Eduardo Hage – Esses efeitos adversos ainda não foram detectados. Não significa, porém, que não possam vir a ocorrer. Os dados disponíveis sobre o uso na gravidez do oseltamivir na gravidez são pobres. Por isso, a bula diz que o risco/benefício deve ser pesado. A gestação constitui fator de risco importante para desenvolvimento de forma grave. As gestantes são mais vulneráveis a ter complicações de qualquer influenza, inclusive da nova gripe. Daí o uso ser recomendado pela OMS, pelo CDC e pelo protocolo brasileiro, caso a gestante tenha sintomas gripais. Ela, porém, tem que ser acompanhada. Viomundo – Na semana passada, uma leitora do Viomundo disse que o ponto fraco da imensa cadeia seriam os médicos. Deu como exemplo uma amiga médica que não tinha havia lido o protocolo do Ministério da Saúde. Os médicos estão devidamente informados?
Eduardo Hage – Aproximadamente 95% das pessoas apresentam gripe, como as que ocorrem todos os anos. Os sinais e sintomas são leves e elas se recuperam sem necessidade de antivirais. Os médicos, desde os da atenção básica, estão preparados para essas situações os médicos. O que é preciso é que todos saibam identificar os fatores de risco e os sinais de agravamento para encaminhar esses casos para os serviços que tenham condições de atender e tratar essas pessoas. A disseminação dessas informações vem sendo feita pelo Ministério da Saúde com o apoio da Associação Médica Brasileira, Conselho Federal de Medicina e outras entidades importantes.
Viomundo – Que alerta ou alertas o senhor faria aos médicos?
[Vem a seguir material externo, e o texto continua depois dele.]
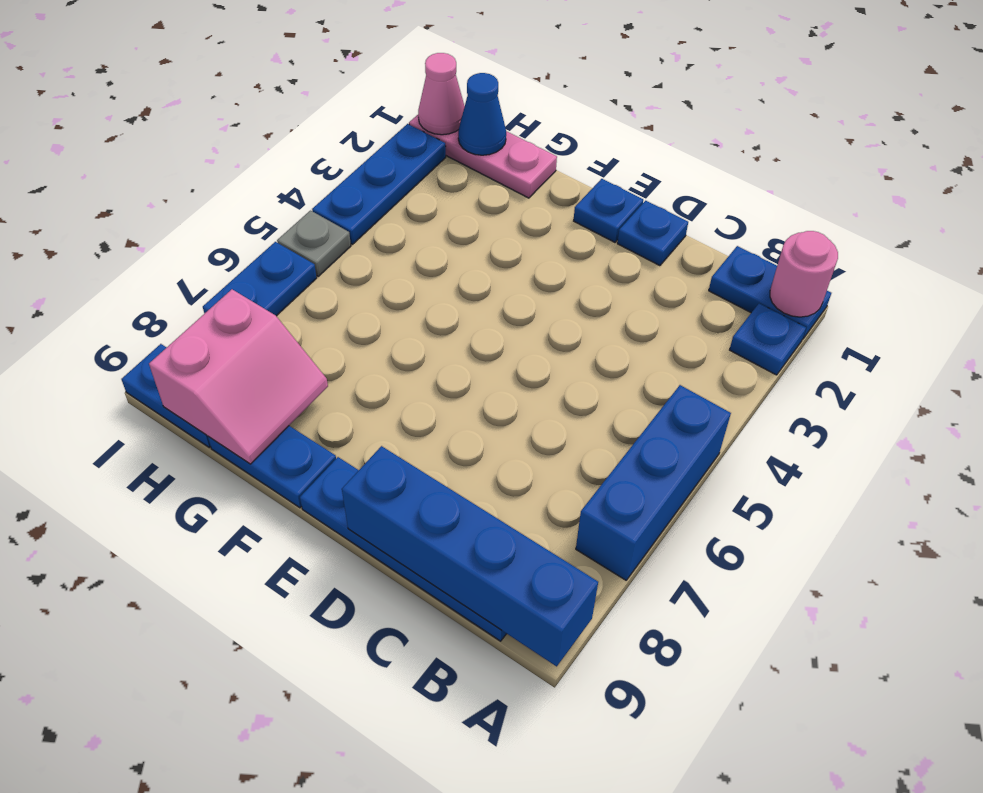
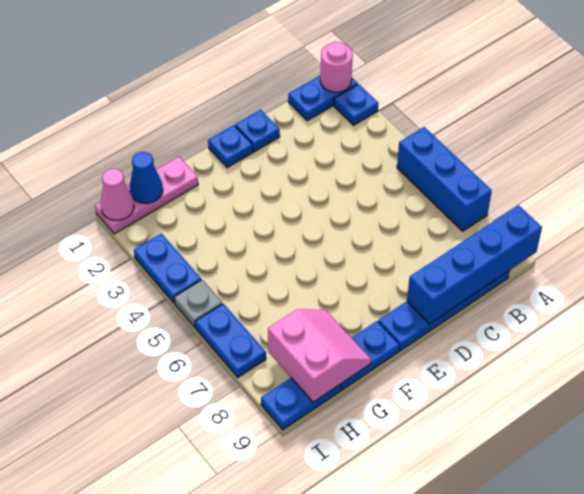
blue 1x3 plate [312,124,446,244] -> blue 1x2 plate [134,234,201,303]

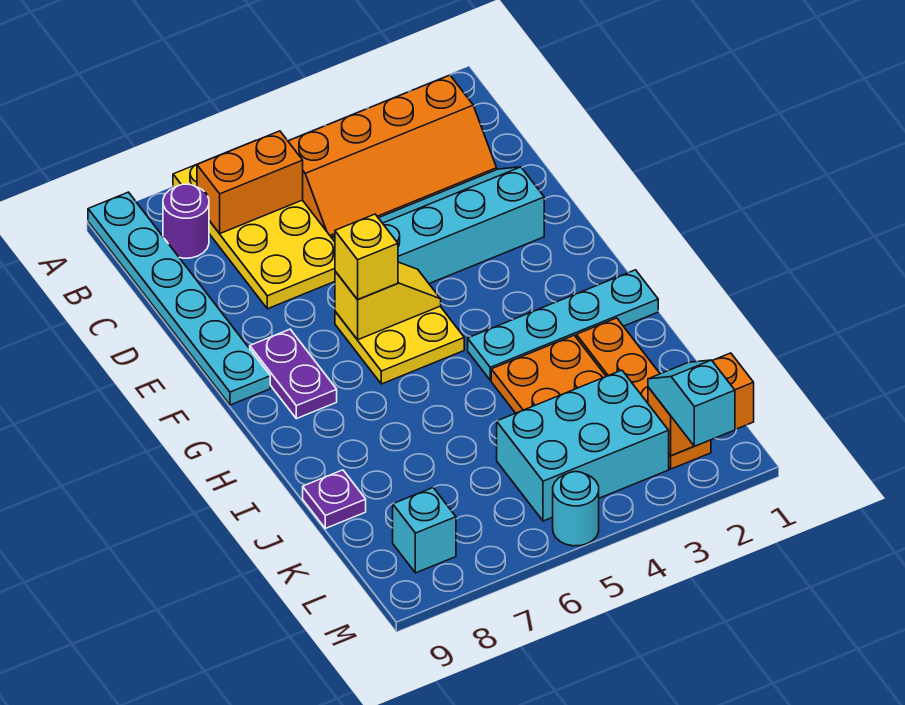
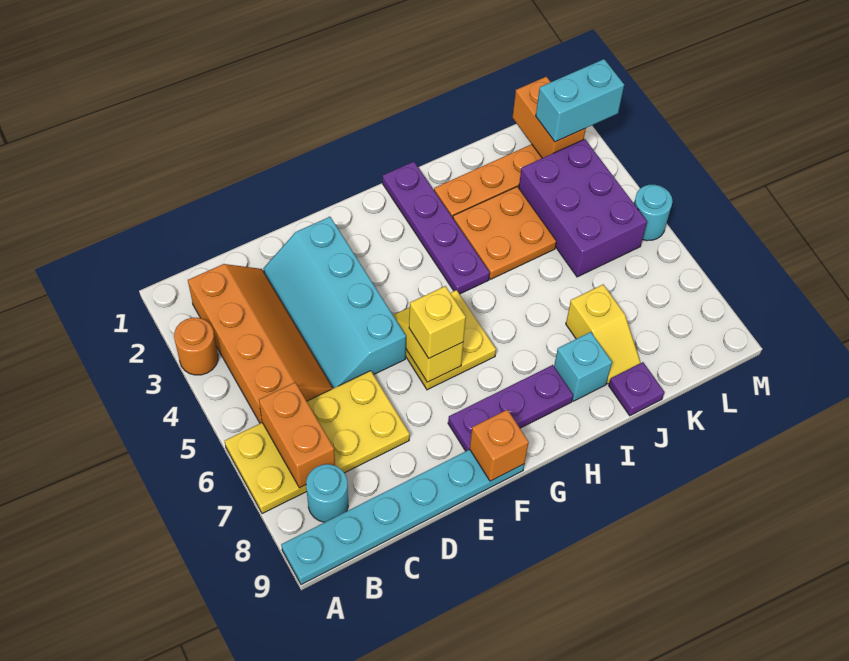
none -> orange 1x1 round brick [174,318,218,375]
purple 1x1 round brick [163,184,209,258] -> cyan 1x1 round brick [306,464,348,522]
purple 1x2 plate [250,329,337,419] -> purple 1x3 plate [448,365,573,451]
none -> orange 1x1 brick [470,410,529,481]
cyan 1x4 plate [468,270,658,380] -> purple 1x4 plate [383,162,490,294]
none -> yellow 1x2 slope [566,285,641,384]
cyan 2x3 brick [497,370,669,521] -> purple 2x3 brick [519,139,647,277]
cyan 1x2 slope [648,360,735,446] -> cyan 1x2 brick [536,59,624,142]
cyan 1x1 brick [393,488,456,573] -> cyan 1x1 brick moved to [554,332,612,401]

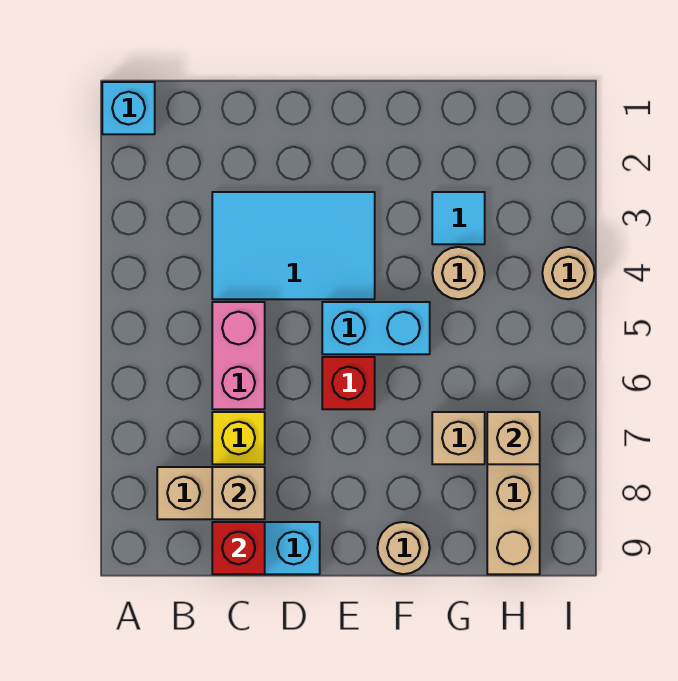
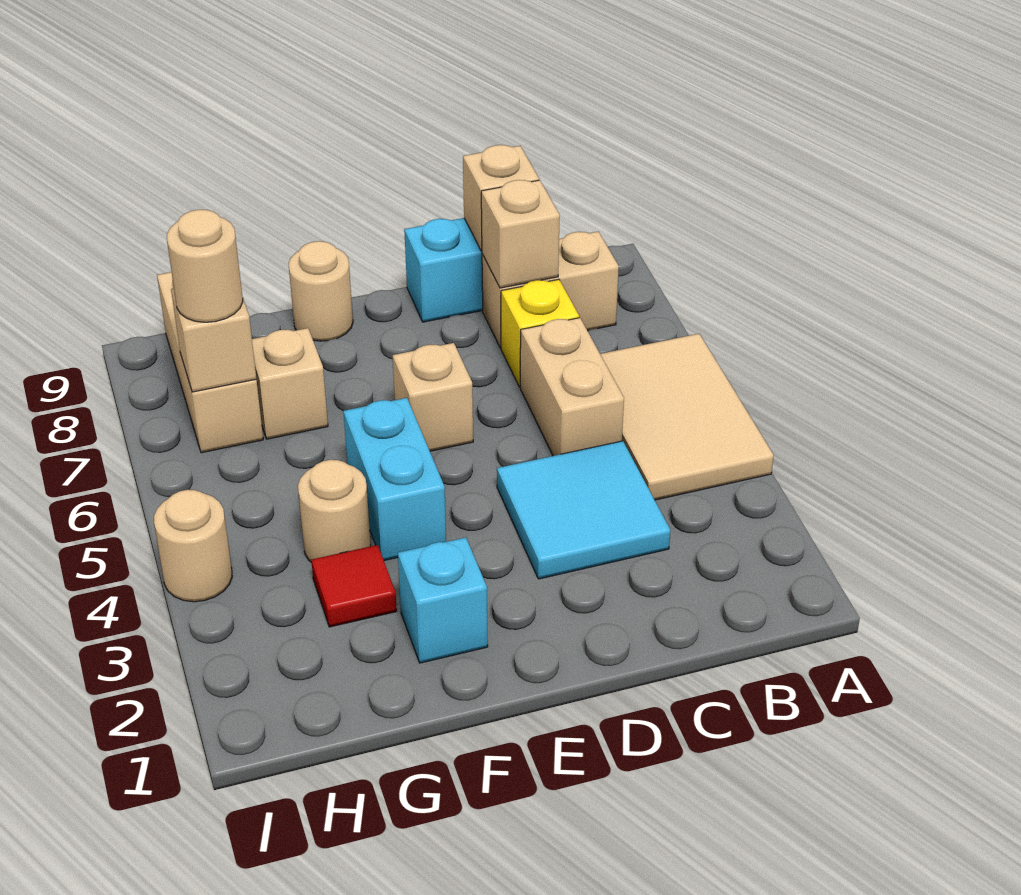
cyan 1x1 brick [102,82,155,134] -> cyan 1x1 brick moved to [398,537,488,663]
none -> tan 2x3 tile [600,334,774,500]
cyan 2x3 tile [212,192,375,299] -> cyan 2x2 tile [497,441,670,579]
pink 1x2 brick [212,302,265,409] -> tan 1x2 brick [520,318,624,456]
red 1x1 brick [212,522,265,574] -> tan 1x1 brick [463,145,539,251]
cyan 1x2 brick [322,302,430,354] -> cyan 1x2 brick turned to [343,398,446,560]
red 1x1 brick [322,357,375,409] -> tan 1x1 brick [393,343,473,451]
cyan 1x1 tile [432,192,485,244] -> red 1x1 tile [311,545,397,627]
none -> tan 1x1 round brick [167,210,243,322]

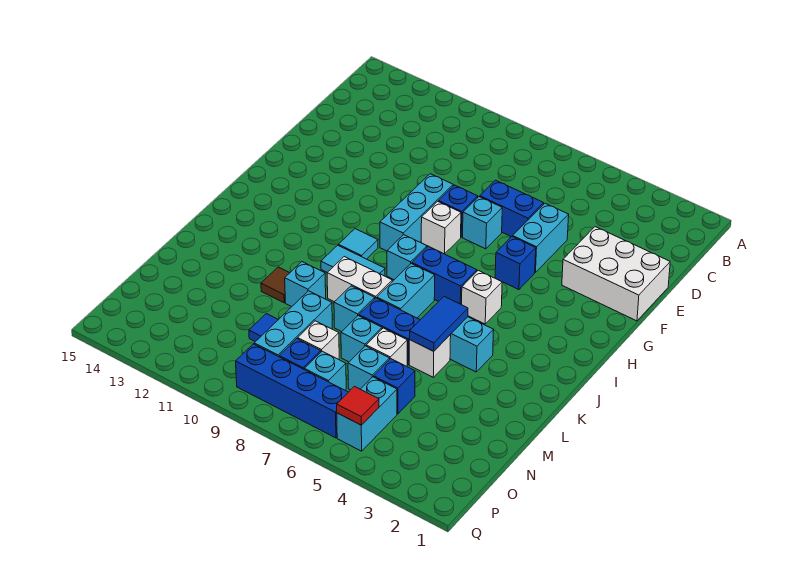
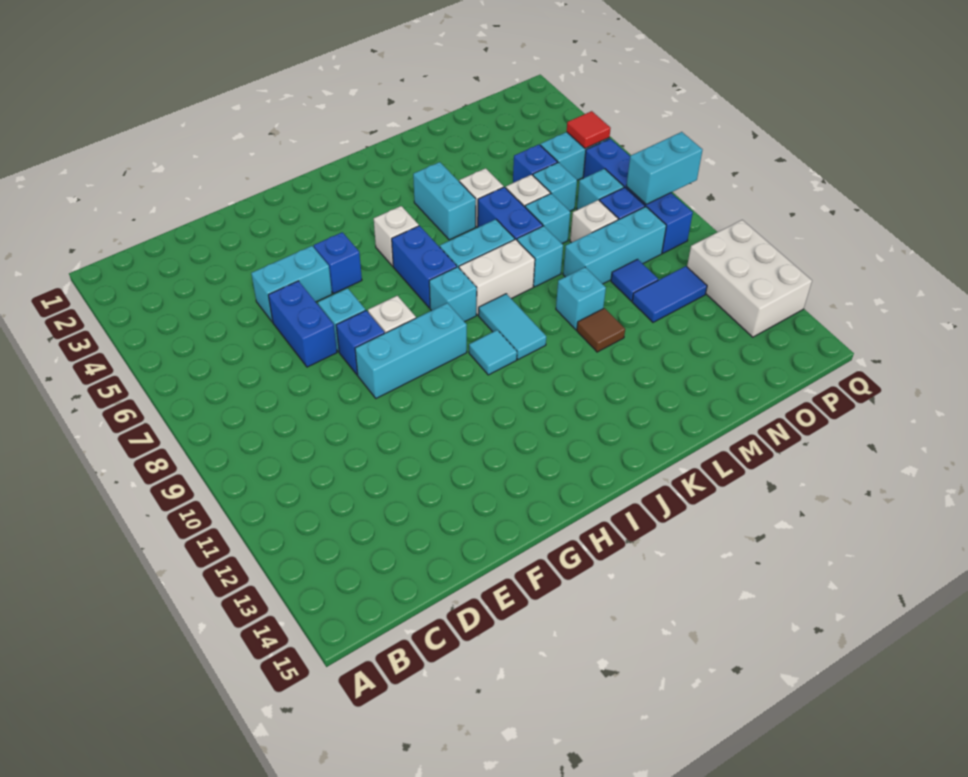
white 2x3 brick [562,227,670,321] -> white 2x3 brick moved to [687,220,812,337]
blue 1x2 tile [409,296,468,351] -> blue 1x2 tile moved to [632,266,707,322]
white 1x2 brick [327,257,392,302] -> white 1x2 brick turned to [459,239,535,315]
none -> cyan 1x2 brick [626,132,702,204]

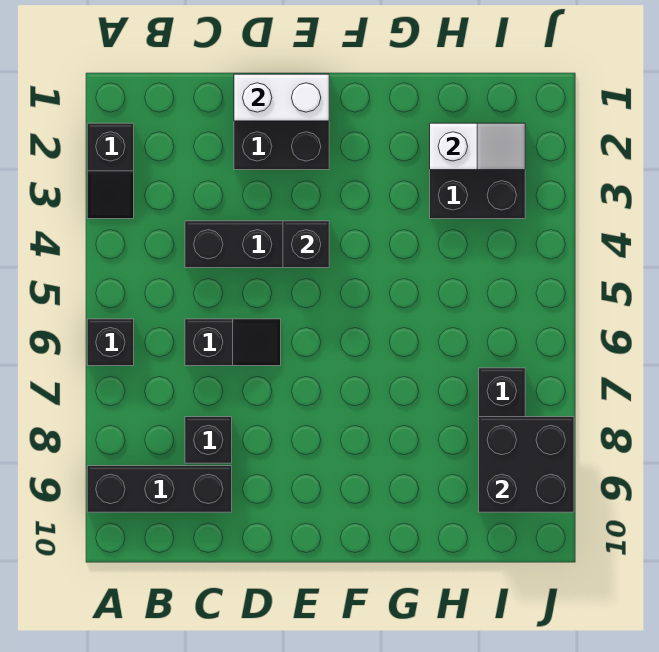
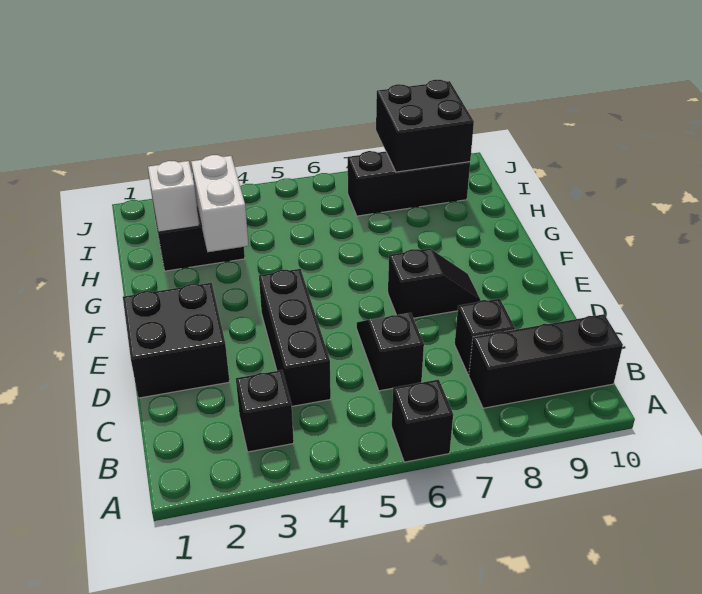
black 1x2 slope [87,123,134,219] -> black 1x2 slope moved to [388,248,481,318]
black 1x3 brick [87,466,232,512] -> black 1x3 brick turned to [469,314,623,408]
white 1x2 brick [234,74,329,121] -> white 1x2 brick moved to [191,155,249,252]
black 1x1 brick [283,221,329,268] -> black 1x1 brick moved to [236,370,294,452]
Eduardo Hage – O primeiro atendimento dos pacientes com sintomas leves de gripe – seja a nova ou sazonal – deve ser dado na unidade básica de saúde, posto, médico do convênio. E, aí, vai o primeiro alerta aos colegas: ao identificar algum fator de risco ou sinal de agravamento da doença, iniciar imediatamente o tratamento com antiviral. Cuidados especiais devem ser dispensados às gestantes, pois elas têm apresentado maior risco para desenvolver forma grave da doença. Segundo alerta: começar o tratamento sem esperar a confirmação por exames laboratoriais; independentemente do vírus causador da gripe, o tratamento não muda. Terceiro: usar racionalmente os antivirais. Outras medidas de suporte são tão ou mais importantes que o antiviral e podem salvar vidas. Viomundo – Algum recado para a população em geral?
Eduardo Hage – Desde o começo da pandemia, temos buscado divulgar de forma bastante transparente e oportuna todas as informações. São medidas simples de higiene – como lavar freqüentemente as mãos com água e sabonete e cobrir com lenço de papel o nariz e a boca quando tosse – que ajudam a evitar a transmissão do vírus H1N1. A incorporação definitiva desses hábitos no dia-a-dia será importante para enfrentarmos não só o fim dessa primeira onda da pandemia, mas também uma eventual segunda onda, assim como as epidemias de gripe que ocorrem todos os anos.